Search term "middle": copy each line of the records that contains it.

# Record set:

···

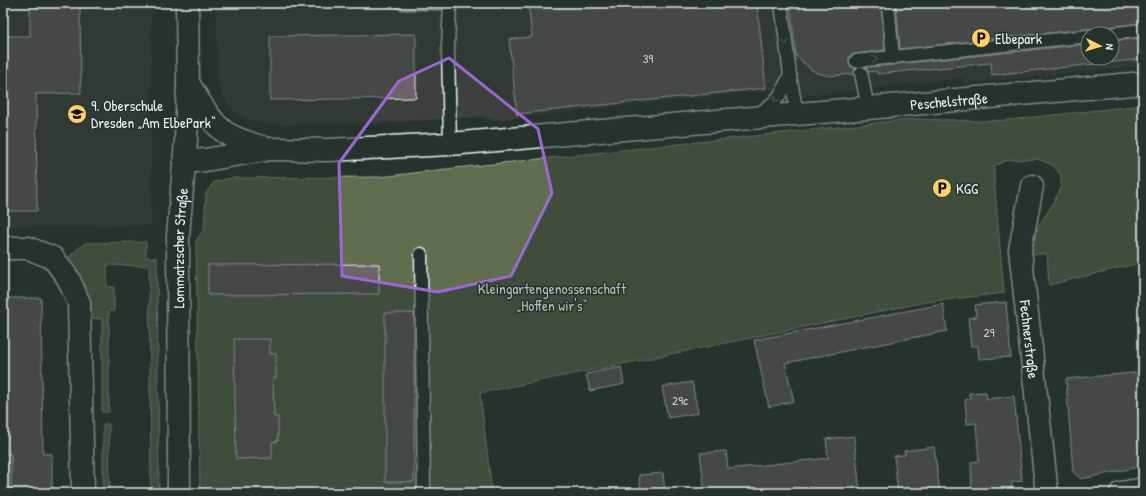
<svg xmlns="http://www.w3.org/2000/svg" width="1146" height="496" viewBox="0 0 1146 496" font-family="'Patrick Hand',sans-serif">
  <rect width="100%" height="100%" fill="#26332d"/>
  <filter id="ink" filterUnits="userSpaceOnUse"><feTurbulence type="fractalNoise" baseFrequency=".025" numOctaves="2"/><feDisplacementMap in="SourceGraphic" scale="8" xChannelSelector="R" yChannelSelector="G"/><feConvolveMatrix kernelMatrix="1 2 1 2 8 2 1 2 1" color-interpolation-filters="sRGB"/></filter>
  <g filter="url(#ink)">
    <g fill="#3c413e" fill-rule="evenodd">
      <polygon points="3,3 151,3 151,225 3,227"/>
      <path d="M216 3H1143V66L964 84 963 78 801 96 800 87 495 120 488 119 484 117 374 123 283 125 264 124 253 121 241 116 233 111 227 103 222 94 218 82ZM1088 34H1112V58H1088Z"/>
    </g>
    <g fill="#616e50" stroke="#a4b0a4">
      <polygon points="1143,105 1143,262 1049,285 1047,254 1031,254 1031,241 1039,225 1050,209 1061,188 1061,175 1052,165 1038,159 1007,160 994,166 994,177 1004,293 926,302 480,393 492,493 200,493 196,241 204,229 206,193 214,182 231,178 381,177 446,169 913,119 981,121 1009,120"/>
      <polygon points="146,242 146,257 157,258 159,493 151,493 149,266 107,265 107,287 114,287 114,311 109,311 109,412 102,412 102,319 89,318 64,261 85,243"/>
      <polygon points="3,327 6,454 11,454 11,493 3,493"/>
      <polygon points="103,424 109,424 110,493 103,493"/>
    </g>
    <g fill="#6e6367" stroke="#e8f1f8">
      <polygon points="30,3 80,3 81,93 36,94 37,211 3,211 3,36 30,36"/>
      <polygon points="528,3 757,3 766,88 517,114 509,39 532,37"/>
      <polygon points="790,3 881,3 885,50 855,54 851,55 849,58 849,62 850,66 855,68 854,74 830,76 817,73 812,70 796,56"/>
      <polygon points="896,3 1143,3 1143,23 1107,27 1103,28 1101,34 1095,34 1091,29 1087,29 900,49"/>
      <polygon points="416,34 416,98 270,100 270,36"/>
      <polygon points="1143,38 1143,59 992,75 991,63 877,74 877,71 868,72 866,67 894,65 897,64 1088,44 1088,58 1112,58 1112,41"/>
      <polygon points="379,264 379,294 208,295 208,265"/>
      <polygon points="3,298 41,298 43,454 52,454 52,493 11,493 11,454 6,454"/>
      <polygon points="1006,302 1011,357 979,359 978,346 971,346 968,318 976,317 975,305"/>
      <polygon points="943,304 947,331 785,363 794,401 769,407 754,340"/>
      <rect x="385" y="313" width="29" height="169"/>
      <polygon points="234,339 270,339 270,354 276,354 276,378 273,378 274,417 278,417 278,441 272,442 272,458 236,459"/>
      <polygon points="621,367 624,384 590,391 586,374"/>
      <polygon points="1143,372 1143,405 1137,406 1143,433 1143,466 1081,479 1073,472 1066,379"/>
      <polygon points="692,382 698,413 668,418 662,387"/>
      <polygon points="986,392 987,399 1014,396 1022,481 1012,482 1012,493 972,493 971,462 979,461 976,423 967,424 965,400 970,399 969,393"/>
      <polygon points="854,436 860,493 705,493 700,453 726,451 728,469 828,458 826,439"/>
      <polygon points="934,447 940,493 898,493 894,456 905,455 904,451"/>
      <polygon points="663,473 665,493 641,493 639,475"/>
    </g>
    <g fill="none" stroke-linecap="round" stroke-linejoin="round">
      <g stroke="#e8f1f8" stroke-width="15">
        <g id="lane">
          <polyline points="402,3 450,3"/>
          <polyline points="450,3 448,47 450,144"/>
          <polyline points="781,3 790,75 797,114"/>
          <polyline points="888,3 893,58"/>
          <polyline points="1108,34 1143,30"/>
          <polyline points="856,61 1088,36"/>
          <polyline points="861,73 868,108"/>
          <polyline points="757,115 774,102 780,95 790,75"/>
          <polyline points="421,254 424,493"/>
        </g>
      </g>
      <g stroke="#e8f1f8" stroke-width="25">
        <g id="street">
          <path d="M188 83C199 100 209 121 226 133 238 141 254 144 267 149"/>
          <path id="s1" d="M184 162 205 160 271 149 327 150 450 144 868 108 1143 83"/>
          <path id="s2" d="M1032 186 1020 250 1047 493"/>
          <polyline points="3,248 28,248 53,258 68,278 79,303 83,493"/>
          <polyline points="1121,493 1143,489"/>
        </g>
      </g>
      <g stroke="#e8f1f8" stroke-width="25">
        <g id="secondary">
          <path id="s3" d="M179 493 178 236 186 141 188 83 187 3"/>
        </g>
      </g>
      <use href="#lane" stroke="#26332d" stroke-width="12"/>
      <use href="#street" stroke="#26332d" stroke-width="22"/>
      <use href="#secondary" stroke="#26332d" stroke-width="22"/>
    </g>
    <defs><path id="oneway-chevron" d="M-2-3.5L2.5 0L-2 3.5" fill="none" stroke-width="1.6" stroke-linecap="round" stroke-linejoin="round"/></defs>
    <g stroke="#6a7674">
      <use href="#oneway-chevron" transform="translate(786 42) rotate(83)"/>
      <use href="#oneway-chevron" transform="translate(875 59) rotate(-6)"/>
      <use href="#oneway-chevron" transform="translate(776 99) rotate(134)"/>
    </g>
  </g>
  <path d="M0 0H1146V496H0ZM449 58 538 129 552 193 511 276 438 292 342 276 339 163 399 81Z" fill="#26332d" fill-opacity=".55" fill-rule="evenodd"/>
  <path fill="none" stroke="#9c67d0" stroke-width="3" stroke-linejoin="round" d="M449 58 538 129 552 193 511 276 438 292 342 276 339 163 399 81Z"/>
  <defs>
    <g id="parking-disc" transform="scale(1)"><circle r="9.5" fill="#ffd166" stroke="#26332d"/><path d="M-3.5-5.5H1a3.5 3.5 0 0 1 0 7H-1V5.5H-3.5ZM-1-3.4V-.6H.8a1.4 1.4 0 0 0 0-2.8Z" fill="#111"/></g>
    <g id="school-disc" transform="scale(1)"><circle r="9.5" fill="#ffd166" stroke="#26332d"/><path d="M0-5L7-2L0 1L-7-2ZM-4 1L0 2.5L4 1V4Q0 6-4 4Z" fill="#111"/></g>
  </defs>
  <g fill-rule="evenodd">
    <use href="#parking-disc" x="981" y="38"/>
    <use href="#school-disc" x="77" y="114"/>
    <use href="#parking-disc" x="942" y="188"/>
  </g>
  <g text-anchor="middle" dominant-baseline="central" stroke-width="3" stroke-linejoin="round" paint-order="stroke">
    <g font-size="13" fill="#caced4">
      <text x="648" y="58">39</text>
      <text x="989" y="332">29</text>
      <text x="680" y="400">29c</text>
    </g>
    <g font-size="15" fill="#e8f1f8" stroke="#26332d" text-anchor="start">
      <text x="995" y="38">Elbepark</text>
      <text x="91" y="105">9. Oberschule<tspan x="91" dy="17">Dresden „Am ElbePark“</tspan></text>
      <text x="956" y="188">KGG</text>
    </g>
    <g font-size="15" fill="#e8f1f8" stroke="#26332d">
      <text stroke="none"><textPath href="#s1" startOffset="768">Peschelstraße</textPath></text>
      <text stroke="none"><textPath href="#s3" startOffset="245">Lommatzscher Straße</textPath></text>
      <text stroke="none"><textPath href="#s2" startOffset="155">Fechnerstraße</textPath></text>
    </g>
    <g font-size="15" fill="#b2bdb5" stroke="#26332d">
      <text x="552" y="288">Kleingartengenossenschaft<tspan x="552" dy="17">„Hoffen wir's“</tspan></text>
    </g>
  </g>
  <rect width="1146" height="496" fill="none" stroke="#26332d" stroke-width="16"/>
  <rect x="8" y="8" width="1130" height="480" fill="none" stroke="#e8f1f8" stroke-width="1.5" filter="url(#ink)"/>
  <g transform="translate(1100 46) rotate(95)"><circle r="19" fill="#26332d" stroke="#747f7e"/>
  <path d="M0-3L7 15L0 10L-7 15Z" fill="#ffd166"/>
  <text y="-6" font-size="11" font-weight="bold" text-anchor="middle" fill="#e8f1f8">N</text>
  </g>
</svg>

···

# Result of this task:
  <g text-anchor="middle" dominant-baseline="central" stroke-width="3" stroke-linejoin="round" paint-order="stroke">
  <text y="-6" font-size="11" font-weight="bold" text-anchor="middle" fill="#e8f1f8">N</text>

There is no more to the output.